=== Text shown ===
-----

100% Uptime on Harmony MainNet

2 min readOct 25, 2019

Introduction

100% uptime is Harmony’s top engineering goal in Q4/2019. 100% uptime means the blockchain network should be up without any downtime when the consensus of any shard stops. It doesn’t mean there is no single node downtime as the blockchain network is designed to be resilient to single point of failure. Noted, the uptime should also be measured from the end user’s perspective, which means the usage of blockchain shouldn’t be impacted with any nodes failure.

As Harmony blockchain is a FBFT based blockchain, the leader change is inevitable when the leader may be offline or becomes evil. We has implemented a complete view change algorithm and running on the MainNet for 100+ days. During the leader change, the consensus may be stalled and it may take sometime to reach the consensus. Thus, the uptime is defined as up to 10 minutes to reach consensus. To reach a consensus longer than 10 minutes is deemed as network/shard downtime.

Stability Factors

Learned from our post-mortem in Q3, the following stability factors/issues have to be considered when we are discussing the 100% uptime.

-----

=== Records for this task ===
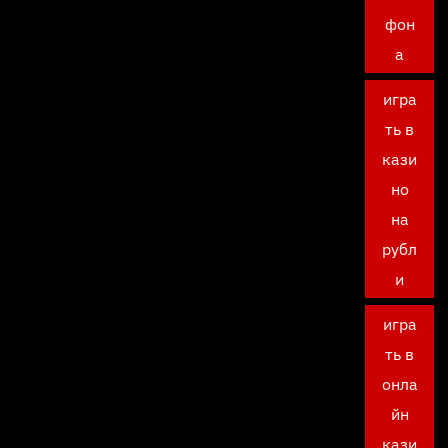
фон
а
игра
ть в
кази
но
на
рубл
и
игра
ть в
онла
йн
кази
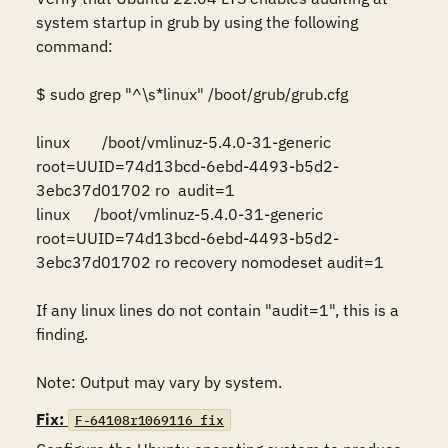
system startup in grub by using the following 
command:

$ sudo grep "^\s*linux" /boot/grub/grub.cfg 

linux        /boot/vmlinuz-5.4.0-31-generic 
root=UUID=74d13bcd-6ebd-4493-b5d2-
3ebc37d01702 ro  audit=1 

linux      /boot/vmlinuz-5.4.0-31-generic 
root=UUID=74d13bcd-6ebd-4493-b5d2-
3ebc37d01702 ro recovery nomodeset audit=1 

If any linux lines do not contain "audit=1", this is a 
finding.

Note: Output may vary by system.
Fix:
F-64108r1069116_fix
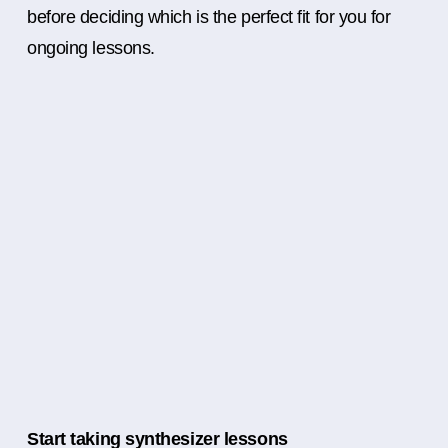
before deciding which is the perfect fit for you for
ongoing lessons.
Start taking synthesizer lessons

-----

=== Questions on the material ===
a – Rewrite the paragraph of the Harmony uptime text that begins "As Harmony blockchain is a FBFT based blockchain" as a short bulleted list that keeps its main facts.
b – Please reproduce, line for line, the stretch of the records from the line containing "Note: Output may vary by system." through the end of the records, leaving the pictures out.

=== Responses by task ===
a –
- Harmony is an FBFT-based blockchain, so a leader change is unavoidable when the leader goes offline or becomes evil.
- A complete view change algorithm has run on the MainNet for 100+ days.
- During a leader change, consensus may stall and take some time to reach.
- Uptime is therefore defined as reaching consensus within 10 minutes; taking longer counts as network/shard downtime.

b –
Note: Output may vary by system.
Fix:
F-64108r1069116_fix
before deciding which is the perfect fit for you for
ongoing lessons.
Start taking synthesizer lessons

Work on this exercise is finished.